Work request: Return all the entries word for word.

Task material:
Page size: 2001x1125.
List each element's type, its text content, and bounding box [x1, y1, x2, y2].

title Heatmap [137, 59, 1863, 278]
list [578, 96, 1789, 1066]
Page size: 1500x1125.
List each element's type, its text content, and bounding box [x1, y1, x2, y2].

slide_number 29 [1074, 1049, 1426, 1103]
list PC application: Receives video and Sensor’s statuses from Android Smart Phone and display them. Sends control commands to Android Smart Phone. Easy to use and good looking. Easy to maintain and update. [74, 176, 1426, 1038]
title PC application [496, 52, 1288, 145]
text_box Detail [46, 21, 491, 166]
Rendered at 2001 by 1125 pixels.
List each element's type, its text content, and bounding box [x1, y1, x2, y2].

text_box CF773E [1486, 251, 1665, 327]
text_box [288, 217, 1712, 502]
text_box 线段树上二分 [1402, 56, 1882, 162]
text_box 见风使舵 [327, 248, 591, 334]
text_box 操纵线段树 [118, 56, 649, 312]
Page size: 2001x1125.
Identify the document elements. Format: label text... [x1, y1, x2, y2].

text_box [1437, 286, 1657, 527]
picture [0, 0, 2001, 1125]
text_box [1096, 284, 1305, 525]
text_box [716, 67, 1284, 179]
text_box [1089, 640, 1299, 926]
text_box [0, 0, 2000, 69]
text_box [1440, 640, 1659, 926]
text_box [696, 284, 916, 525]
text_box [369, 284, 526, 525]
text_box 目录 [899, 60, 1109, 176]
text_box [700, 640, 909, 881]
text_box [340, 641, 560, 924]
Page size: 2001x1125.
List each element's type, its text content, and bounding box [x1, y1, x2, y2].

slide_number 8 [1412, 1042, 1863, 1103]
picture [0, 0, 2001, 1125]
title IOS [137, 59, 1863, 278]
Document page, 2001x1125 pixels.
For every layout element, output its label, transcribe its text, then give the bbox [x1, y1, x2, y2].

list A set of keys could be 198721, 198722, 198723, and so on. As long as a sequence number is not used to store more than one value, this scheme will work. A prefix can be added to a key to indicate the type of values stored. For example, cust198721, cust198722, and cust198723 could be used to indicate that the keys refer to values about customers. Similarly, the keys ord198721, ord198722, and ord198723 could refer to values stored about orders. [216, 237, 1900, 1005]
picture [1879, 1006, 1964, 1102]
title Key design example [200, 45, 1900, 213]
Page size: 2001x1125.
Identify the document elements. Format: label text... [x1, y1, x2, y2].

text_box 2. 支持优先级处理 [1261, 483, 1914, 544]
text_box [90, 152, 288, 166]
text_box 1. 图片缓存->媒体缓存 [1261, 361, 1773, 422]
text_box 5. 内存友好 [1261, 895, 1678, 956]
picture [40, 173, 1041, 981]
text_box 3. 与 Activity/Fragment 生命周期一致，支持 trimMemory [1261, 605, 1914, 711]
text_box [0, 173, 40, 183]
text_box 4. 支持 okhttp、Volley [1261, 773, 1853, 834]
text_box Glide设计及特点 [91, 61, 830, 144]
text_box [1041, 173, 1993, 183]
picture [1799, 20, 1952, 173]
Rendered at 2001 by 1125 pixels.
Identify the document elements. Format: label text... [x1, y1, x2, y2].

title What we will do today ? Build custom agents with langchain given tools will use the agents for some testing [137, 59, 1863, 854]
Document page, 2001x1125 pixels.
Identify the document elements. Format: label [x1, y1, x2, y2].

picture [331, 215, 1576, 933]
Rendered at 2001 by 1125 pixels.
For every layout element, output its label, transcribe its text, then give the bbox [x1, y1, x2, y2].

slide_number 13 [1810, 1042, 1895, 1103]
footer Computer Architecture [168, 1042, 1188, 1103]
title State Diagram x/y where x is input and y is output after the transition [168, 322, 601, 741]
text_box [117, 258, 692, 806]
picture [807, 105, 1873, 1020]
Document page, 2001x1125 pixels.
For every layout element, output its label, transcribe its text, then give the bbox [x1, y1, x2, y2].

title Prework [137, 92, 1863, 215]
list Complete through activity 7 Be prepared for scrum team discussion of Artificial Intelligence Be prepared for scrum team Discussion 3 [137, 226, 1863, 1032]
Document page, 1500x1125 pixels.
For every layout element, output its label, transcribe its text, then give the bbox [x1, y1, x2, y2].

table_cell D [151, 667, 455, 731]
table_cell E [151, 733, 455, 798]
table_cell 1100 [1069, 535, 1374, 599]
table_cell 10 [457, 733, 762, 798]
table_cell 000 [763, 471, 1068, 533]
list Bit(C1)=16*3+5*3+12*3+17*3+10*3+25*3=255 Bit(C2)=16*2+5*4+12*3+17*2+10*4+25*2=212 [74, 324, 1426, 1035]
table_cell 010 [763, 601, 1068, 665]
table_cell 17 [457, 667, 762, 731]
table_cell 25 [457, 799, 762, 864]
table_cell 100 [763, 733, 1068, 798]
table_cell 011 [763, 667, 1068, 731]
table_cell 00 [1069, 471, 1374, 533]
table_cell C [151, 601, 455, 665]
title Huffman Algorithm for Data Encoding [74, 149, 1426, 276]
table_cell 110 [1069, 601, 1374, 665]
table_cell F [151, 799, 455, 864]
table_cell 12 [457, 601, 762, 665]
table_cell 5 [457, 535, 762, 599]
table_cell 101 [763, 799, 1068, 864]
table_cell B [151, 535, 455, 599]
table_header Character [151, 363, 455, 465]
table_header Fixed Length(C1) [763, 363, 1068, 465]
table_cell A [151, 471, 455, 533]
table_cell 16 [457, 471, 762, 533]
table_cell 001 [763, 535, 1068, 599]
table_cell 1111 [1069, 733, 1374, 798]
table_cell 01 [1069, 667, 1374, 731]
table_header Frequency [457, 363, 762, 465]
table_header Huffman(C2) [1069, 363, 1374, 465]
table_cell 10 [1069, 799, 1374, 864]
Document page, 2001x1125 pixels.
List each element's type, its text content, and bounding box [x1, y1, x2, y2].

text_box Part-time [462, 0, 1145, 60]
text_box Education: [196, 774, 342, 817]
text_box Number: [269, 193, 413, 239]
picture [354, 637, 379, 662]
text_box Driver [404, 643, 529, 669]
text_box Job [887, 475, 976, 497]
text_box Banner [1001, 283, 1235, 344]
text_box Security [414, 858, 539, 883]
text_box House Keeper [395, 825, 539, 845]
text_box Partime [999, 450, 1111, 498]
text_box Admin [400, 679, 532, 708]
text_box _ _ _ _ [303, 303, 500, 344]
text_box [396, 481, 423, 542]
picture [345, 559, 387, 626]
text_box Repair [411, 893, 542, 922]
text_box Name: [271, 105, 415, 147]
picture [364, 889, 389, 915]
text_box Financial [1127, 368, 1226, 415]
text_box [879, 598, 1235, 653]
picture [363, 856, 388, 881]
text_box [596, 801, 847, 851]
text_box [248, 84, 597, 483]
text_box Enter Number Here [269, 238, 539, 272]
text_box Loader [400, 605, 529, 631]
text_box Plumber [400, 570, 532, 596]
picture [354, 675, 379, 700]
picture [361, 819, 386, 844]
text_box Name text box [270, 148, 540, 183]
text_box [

Exercise result:
Page size: 2001x1125.
List each element's type, its text content, and bounding box [x1, y1, x2, y2].

title Heatmap [137, 59, 1863, 278]
list [578, 96, 1789, 1066]
Page size: 1500x1125.
List each element's type, its text content, and bounding box [x1, y1, x2, y2].

slide_number 29 [1074, 1049, 1426, 1103]
list PC application: Receives video and Sensor’s statuses from Android Smart Phone and display them. Sends control commands to Android Smart Phone. Easy to use and good looking. Easy to maintain and update. [74, 176, 1426, 1038]
title PC application [496, 52, 1288, 145]
text_box Detail [46, 21, 491, 166]
Rendered at 2001 by 1125 pixels.
List each element's type, its text content, and bounding box [x1, y1, x2, y2].

text_box CF773E [1486, 251, 1665, 327]
text_box [288, 217, 1712, 502]
text_box 线段树上二分 [1402, 56, 1882, 162]
text_box 见风使舵 [327, 248, 591, 334]
text_box 操纵线段树 [118, 56, 649, 312]
Page size: 2001x1125.
Identify the document elements. Format: label text... [x1, y1, x2, y2].

text_box [1437, 286, 1657, 527]
picture [0, 0, 2001, 1125]
text_box [1096, 284, 1305, 525]
text_box [716, 67, 1284, 179]
text_box [1089, 640, 1299, 926]
text_box [0, 0, 2000, 69]
text_box [1440, 640, 1659, 926]
text_box [696, 284, 916, 525]
text_box [369, 284, 526, 525]
text_box 目录 [899, 60, 1109, 176]
text_box [700, 640, 909, 881]
text_box [340, 641, 560, 924]
Page size: 2001x1125.
List each element's type, its text content, and bounding box [x1, y1, x2, y2].

slide_number 8 [1412, 1042, 1863, 1103]
picture [0, 0, 2001, 1125]
title IOS [137, 59, 1863, 278]
Document page, 2001x1125 pixels.
For every layout element, output its label, transcribe its text, then give the bbox [x1, y1, x2, y2].

list A set of keys could be 198721, 198722, 198723, and so on. As long as a sequence number is not used to store more than one value, this scheme will work. A prefix can be added to a key to indicate the type of values stored. For example, cust198721, cust198722, and cust198723 could be used to indicate that the keys refer to values about customers. Similarly, the keys ord198721, ord198722, and ord198723 could refer to values stored about orders. [216, 237, 1900, 1005]
picture [1879, 1006, 1964, 1102]
title Key design example [200, 45, 1900, 213]
Page size: 2001x1125.
Identify the document elements. Format: label text... [x1, y1, x2, y2].

text_box 2. 支持优先级处理 [1261, 483, 1914, 544]
text_box [90, 152, 288, 166]
text_box 1. 图片缓存->媒体缓存 [1261, 361, 1773, 422]
text_box 5. 内存友好 [1261, 895, 1678, 956]
picture [40, 173, 1041, 981]
text_box 3. 与 Activity/Fragment 生命周期一致，支持 trimMemory [1261, 605, 1914, 711]
text_box [0, 173, 40, 183]
text_box 4. 支持 okhttp、Volley [1261, 773, 1853, 834]
text_box Glide设计及特点 [91, 61, 830, 144]
text_box [1041, 173, 1993, 183]
picture [1799, 20, 1952, 173]
Rendered at 2001 by 1125 pixels.
Identify the document elements. Format: label text... [x1, y1, x2, y2].

title What we will do today ? Build custom agents with langchain given tools will use the agents for some testing [137, 59, 1863, 854]
Document page, 2001x1125 pixels.
Identify the document elements. Format: label [x1, y1, x2, y2].

picture [331, 215, 1576, 933]
Rendered at 2001 by 1125 pixels.
For every layout element, output its label, transcribe its text, then give the bbox [x1, y1, x2, y2].

slide_number 13 [1810, 1042, 1895, 1103]
footer Computer Architecture [168, 1042, 1188, 1103]
title State Diagram x/y where x is input and y is output after the transition [168, 322, 601, 741]
text_box [117, 258, 692, 806]
picture [807, 105, 1873, 1020]
Document page, 2001x1125 pixels.
For every layout element, output its label, transcribe its text, then give the bbox [x1, y1, x2, y2].

title Prework [137, 92, 1863, 215]
list Complete through activity 7 Be prepared for scrum team discussion of Artificial Intelligence Be prepared for scrum team Discussion 3 [137, 226, 1863, 1032]
Document page, 1500x1125 pixels.
For every layout element, output its label, transcribe its text, then give the bbox [x1, y1, x2, y2].

table_cell D [151, 667, 455, 731]
table_cell E [151, 733, 455, 798]
table_cell 1100 [1069, 535, 1374, 599]
table_cell 10 [457, 733, 762, 798]
table_cell 000 [763, 471, 1068, 533]
list Bit(C1)=16*3+5*3+12*3+17*3+10*3+25*3=255 Bit(C2)=16*2+5*4+12*3+17*2+10*4+25*2=212 [74, 324, 1426, 1035]
table_cell 010 [763, 601, 1068, 665]
table_cell 17 [457, 667, 762, 731]
table_cell 25 [457, 799, 762, 864]
table_cell 100 [763, 733, 1068, 798]
table_cell 011 [763, 667, 1068, 731]
table_cell 00 [1069, 471, 1374, 533]
table_cell C [151, 601, 455, 665]
title Huffman Algorithm for Data Encoding [74, 149, 1426, 276]
table_cell 110 [1069, 601, 1374, 665]
table_cell F [151, 799, 455, 864]
table_cell 12 [457, 601, 762, 665]
table_cell 5 [457, 535, 762, 599]
table_cell 101 [763, 799, 1068, 864]
table_cell B [151, 535, 455, 599]
table_header Character [151, 363, 455, 465]
table_header Fixed Length(C1) [763, 363, 1068, 465]
table_cell A [151, 471, 455, 533]
table_cell 16 [457, 471, 762, 533]
table_cell 001 [763, 535, 1068, 599]
table_cell 1111 [1069, 733, 1374, 798]
table_cell 01 [1069, 667, 1374, 731]
table_header Frequency [457, 363, 762, 465]
table_header Huffman(C2) [1069, 363, 1374, 465]
table_cell 10 [1069, 799, 1374, 864]
Document page, 2001x1125 pixels.
List each element's type, its text content, and bounding box [x1, y1, x2, y2].

text_box Part-time [462, 0, 1145, 60]
text_box Education: [196, 774, 342, 817]
text_box Number: [269, 193, 413, 239]
picture [354, 637, 379, 662]
text_box Driver [404, 643, 529, 669]
text_box Job [887, 475, 976, 497]
text_box Banner [1001, 283, 1235, 344]
text_box Security [414, 858, 539, 883]
text_box House Keeper [395, 825, 539, 845]
text_box Partime [999, 450, 1111, 498]
text_box Admin [400, 679, 532, 708]
text_box _ _ _ _ [303, 303, 500, 344]
text_box [396, 481, 423, 542]
picture [345, 559, 387, 626]
text_box Repair [411, 893, 542, 922]
text_box Name: [271, 105, 415, 147]
picture [364, 889, 389, 915]
text_box Financial [1127, 368, 1226, 415]
text_box [879, 598, 1235, 653]
picture [363, 856, 388, 881]
text_box [596, 801, 847, 851]
text_box [248, 84, 597, 483]
text_box Enter Number Here [269, 238, 539, 272]
text_box Loader [400, 605, 529, 631]
text_box Plumber [400, 570, 532, 596]
picture [354, 675, 379, 700]
picture [361, 819, 386, 844]
text_box Name text box [270, 148, 540, 183]
text_box [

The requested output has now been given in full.